De même, on eût vainement tâché de surprendre un air de jeunesse sur la physionomie des femmes ; mariées presque toutes à des marins, elles portaient uniformément le costume noir, comme si elles ne vivaient que dans la perspective et l’inquiétude constantes du veuvage. Marinières elles-mêmes, elles avaient les jambes nues jusqu’au-dessus du genou ; leur tête était enveloppé d’un mouchoir en marmotte et surmontée d’un chapeau de paille, posé en éteignoir, avec d’épais rubans de velours.

Les régates devaient être précédées d’une course aux échasses, divertissement tout local et qui vaut la peine d’être décrit. Nous laisserons donc Marianna rentrer seule et farouche à l’Hôtel du Globe, et nous demanderons à nos lecteurs la permission de les faire assister à la course aux échasses, sur la plage d’Eyrac. Qui sait si nous n’y rencontrerons pas quelques-uns des autres acteurs de cette histoire ?

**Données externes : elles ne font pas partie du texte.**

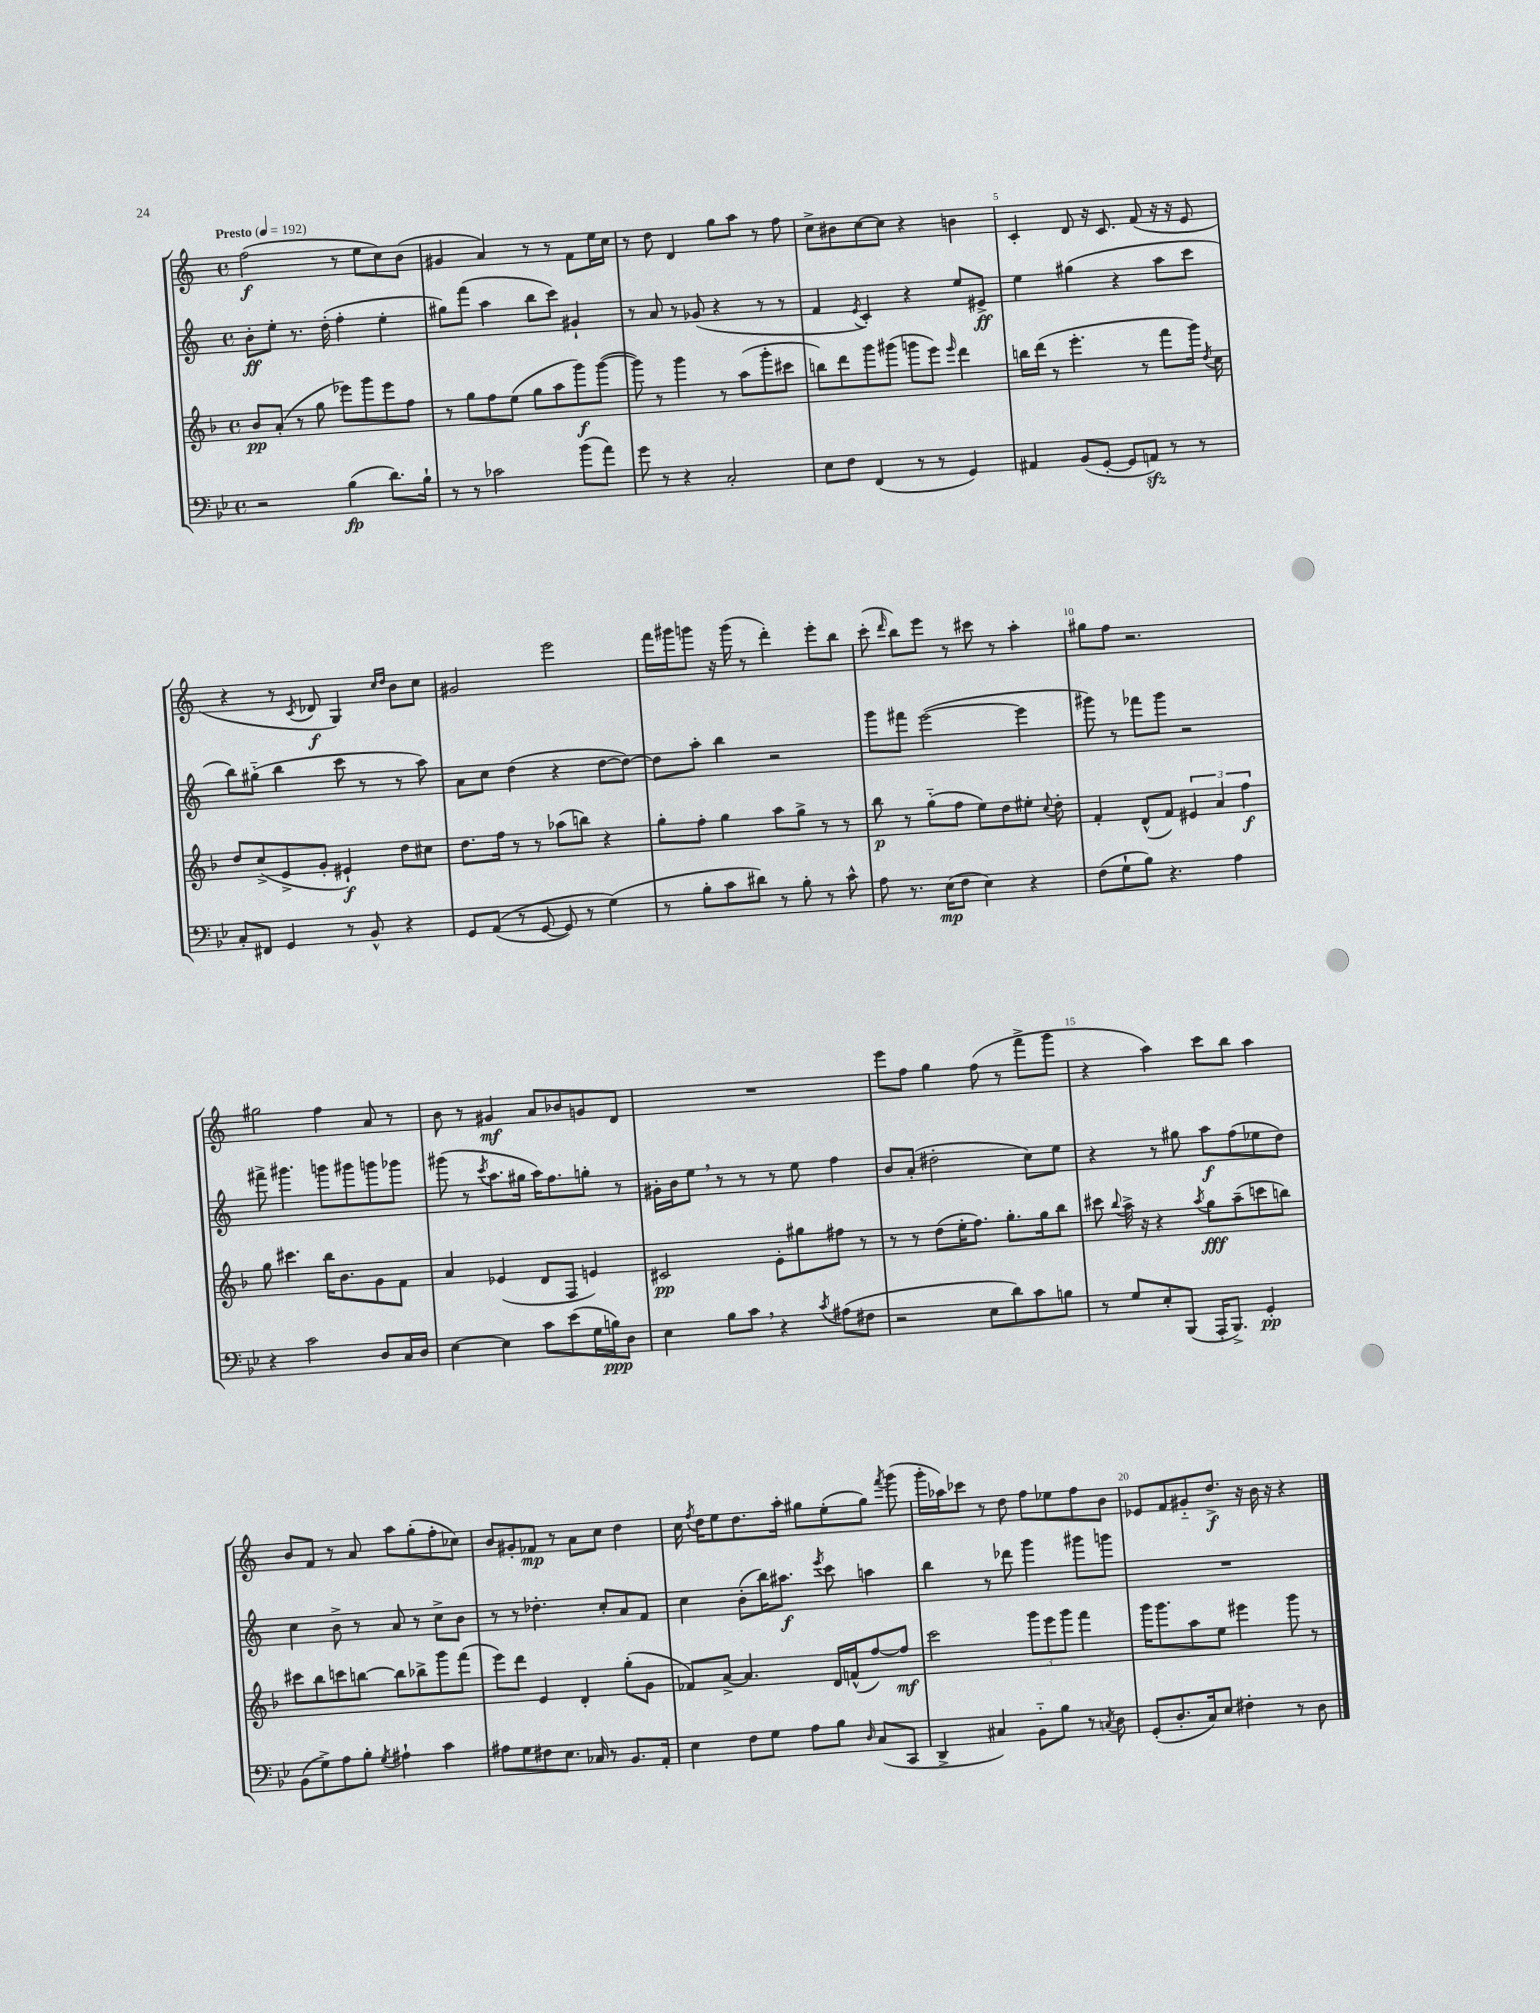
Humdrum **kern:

**kern	**kern	**kern	**kern
*staff4	*staff3	*staff2	*staff1
*clefF4	*clefG2	*clefG2	*clefG2
*k[b-e-]	*k[b-]	*k[]	*k[]
*M4/4	*M4/4	*M4/4	*M4/4
*met(c)	*met(c)	*met(c)	*met(c)
*MM192	*MM192	*MM192	*MM192
2r	8b-/L	8b'\L	(2ff\
.	(8a'/J	8ee'\J	.
.	8r	8.r	.
.	8gg\	.	.
.	.	(16dd'\	.
(4B-\	8eee-\L)	4ff'\	8r
.	8ggg\	.	8ee\L
8.d\L)	8eee-\	4ee'\	8cc\)
.	8ff\J	.	(8b\J
16B-`\Jk	.	.	.
=	=	=	=
8r	8r	8gg#\L)	4g#/
8r	8gg\L	(8fff\J	.
2c-\	8ff\	4aa\	4a/)
.	(8ee\J	.	.
.	8gg\L	8bb\L	8r
.	8aa\	8ccc\J)	8r
(8b-\L	8ggg\)	4g#`/	8f\L
8a\J)	([8ggg\J	.	16ee\L
.	.	.	16cc\JJ
=	=	=	=
8g\	8ggg\])	8r	8r
8r	8r	8a/	8dd\
4r	4ggg\	8r	4d/
.	.	(8g-/	.
2C'/	8r	4r	8gg\L
.	(8aa\L	.	8aa\J
.	8ggg'\	8r	8r
.	8ccc#\J	8r	8ff\
=	=	=	=
8E-\L	8bb\L)	4f/	8cc^\L
8F\J	8ddd\	.	8b#\
.	.	8qe/	.
(4FF/	8ggg\	4c'/)	[8cc\
.	(8ggg#\J	.	8cc\]J
8r	8ggg\L	4r	4r
8r	8eee\J)	.	.
.	16qqeee/	.	.
4GG/)	4ddd\	8ee/L	4b\
.	.	8e#^/J	.
=	=	=	=
4AA#/	16bb\LL	4ee\	4c'/
.	(16ddd\JJ	.	.
.	8r	.	.
(8BB-/L	4.eee'\	(4gg#\	8d/
[8GG'/J	.	.	16r
.	.	.	8.c/
8GG/]L	.	4r	.
8AA/J)	8r	.	(8f/
8r	8fff\L	8aa\L	16r
.	.	.	16r
8r	16ggg\Jk)	8ccc\J	8e/
.	8qdd/	.	.
.	16cc\	.	.
=	=	=	=
8C'/L	8dd/L	8bb\L)	4r
8FF#/J	(8cc^/	(8gg#'~\J	.
4GG/	8e^/	4bb\	8r
.	.	.	8qc/
.	8g'/J	.	8d-/
8r	4e#`/)	8ccc\	4G/)
8BB-^^/	.	8r	.
.	.	.	16qqcc/LL
.	.	.	16qqdd/JJ
4r	8dd\L	8r	8b\L
.	8cc#\J	8aa\)	8cc\J
=	=	=	=
8GG/L	8.dd\L	8a\L	2g#/
&((8AA/J	.	8cc\J	.
.	16ff\Jk	.	.
8r	8r	(4dd\	.
[8GG/	8r	.	.
8GG/])	(8aa-\L	4r	2eee\
8r	8bb\J)	.	.
(4G\&)	4r	[8dd\L	.
.	.	8dd\_J)	.
=	=	=	=
8r	8gg'\L	8dd\]L	16fff\LL
.	.	.	16ggg#\J
8B-'\L	8ff'\J	8aa'\J	8ggg\J
8c\	4gg\	4bb\	16r
.	.	.	(16ggg\
8d#\J)	.	.	8r
8r	8aa\L	2r	4ddd'\)
8B-'\	8gg^\J	.	.
8r	8r	.	8eee'\L
8c^^\	8r	.	8bb\J
=	=	=	=
8A\	8bb-\	8ggg\L	(8ccc'\
.	.	.	16qqddd/
8.r	8r	8fff#\J	8bb\L)
.	(8gg'~\L	([2eee\	8eee\J
(16E-\LK	.	.	.
8F\J	8ff\J	.	8r
4E-\)	8ee\L)	.	8ccc#\
.	8dd\	.	8r
4r	8ee#'\J	4eee\]	4aa'\
.	8qqcc/	.	.
.	8dd'\	.	.
=	=	=	=
(8F\L	4f'/	8ggg#\)	8gg#\L
8G`\	.	8r	8ff\J
8B-\J)	(8d^^/L	8fff-\L	2.r
4.r	8f/J)	8ggg#\J	.
.	6e#/	2r	.
.	6a/	.	.
4A\	.	.	.
.	6ff\	.	.
=	=	=	=
4r	8gg\	8fff#^\	2gg#\
.	4.ccc#\	4.ggg#\	.
2c\	.	.	.
.	16bb-\LK	8ggg\L	4ff\
.	8.b-\	.	.
.	.	8ggg#\	.
8D/L	8g\	8ggg\	8a/
16C/L	8f\J	8ggg-\J	8r
16D/JJ	.	.	.
=	=	=	=
[4E-\	4a/	(8ggg#\	8b\
.	.	8r	8r
.	.	8qccc/	.
4E-\]	(4e-/	8.aa\L	4g#/
.	.	16gg#\Jk	.
8c\L	8d/L	16aa\LK)	8a/L
.	.	8.ff\	.
(8e-\	8F/J	.	8b-/
16G\L	4e/)	8gg'\J	8g/
16B\J)	.	.	.
8D\J	.	8r	8d/J
=	=	=	=
4E-\	2c#/	16g#'\LL	1r
.	.	16b\J	.
.	.	8ee\J	.
8B-\L	.	8r	.
8c\J	.	8r	.
4r	8e'\L	8r	.
.	8gg#\	8ee\	.
8qc/	.	.	.
(8A#\L	8ff#\J	4ff\	.
8F#\J	8r	.	.
=	=	=	=
2r	8r	8b/L	8eee\L
.	8r	(8a'/J	8ff\J
.	(8dd\L	2dd#'\	4gg\
.	16ee'\K	.	.
.	8.ff\J)	.	.
8E-\L	.	.	(8ff\
8d\)	8.gg'\L	.	8r
8c\	.	8cc\L)	8fff^\L
.	16gg\k	.	.
8B\J	8bb-\J	8ee\J	8ggg\J
=	=	=	=
8r	8ccc#\	4r	4r
.	8qqbb-/	.	.
8G/L	16aa^\	.	.
.	16r	.	.
8E-'/	4r	8r	4aa\)
(8BBB-/J	.	8gg#\	.
.	8qaa/	.	.
16AAA'/LK	8gg\L	8aa\L	8ccc\L
8.BBB-^/J)	.	.	.
.	(8aa~\	(8ff\	8bb\J
4GG'/	8ccc\	8ee-\	4aa\
.	8bb\J)	8dd\J)	.
=	=	=	=
(8BB-\L	8ccc#\L	4cc\	8b/L
8G^\)	8bb-\	.	8f/J
8A\	8ccc\	8b^\	8r
8B-'\J	[8bb\J	8r	8a/
8qG/	.	.	.
4A#`\	8bb\]L	8a/	8aa\L
.	8bb-^\	8r	(8gg'\
4c\	8ggg\	8cc^\L	8ff'\
.	(8fff\J	8b\J	8cc-\J)
=	=	=	=
8A#\L	8eee\L)	8r	8b/L
8G\	8ddd\J	8r	8g#'/
8F#\	4e/	4.dd-'\	8f-/J
8.E-\J	.	.	8r
.	4d'/	.	8a\L
16C-/	.	.	.
8r	.	8cc'/L	8cc\J
8.BB-/L	(8gg'\L	8a/	4dd\
.	8g\J	8f/J	.
16AA'/Jk	.	.	.
=	=	=	=
4E-\	8f-/L)	4cc\	16cc\
.	.	.	8qff/
.	.	.	16dd\LK
.	[8a^/J	.	8ee\
8F\L	4.a/]	(8b'\L	8.dd\
8G\J	.	16bb\K)	.
.	.	8.aa#\J	16aa'\Jk
8A\L	.	.	8gg#\L
.	.	8qeee/	.
8B-\J	16d/LL	8ccc\	(8ee'\
.	(16f^^/J	.	.
16qqD/	.	.	.
(8C/L	[8ff/)	4aa\	8gg#\J)
.	.	.	8qfff/
8CC/J	8ff/]J	.	(8ggg\
=	=	=	=
4DD^/	2ccc\	4bb\	16ggg'\LL
.	.	.	16aa-\J)
.	.	.	8ccc-\J
4C#/)	.	8r	8r
.	.	8ddd-\	8dd\
8BB-'~\L	12ggg\L	4ggg\	8ff\L
.	12eee\	.	.
8B-\J	.	.	8ee-\
.	12ggg\J	.	.
8r	4fff\	8ggg#\L	8ff\
8qC/	.	.	.
8D\	.	8ggg\J	8b\J
=	=	=	=
(8GG'/L	16ggg\LK	1r	8e-/L
.	8.ggg\	.	.
8.D'/	.	.	8f/
.	8aa\	.	8g#'~/
16C/k)	.	.	.
8E-/J	8ee\J	.	8.dd^/J
4F#'\	4eee#\	.	.
.	.	.	16r
.	.	.	16b\
.	.	.	16r
8r	8ggg\	.	4r
8D\	8r	.	.
==	==	==	==
*-	*-	*-	*-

Il y avait, comme on dit en langue hippique, six hommes et quatre femmes d’ engagés pour cette course originale. À la Teste, les femmes partagent tous les exercices des hommes. Ils étaient donc dix, dix tchankas, pour nous servir du patois landais, qu’on serait tenté de confondre avec les idiomes japonais ou chinois. Les tchankas sont les personnes montées sur des échasses ; se tchanker signifie : monter sur des échasses.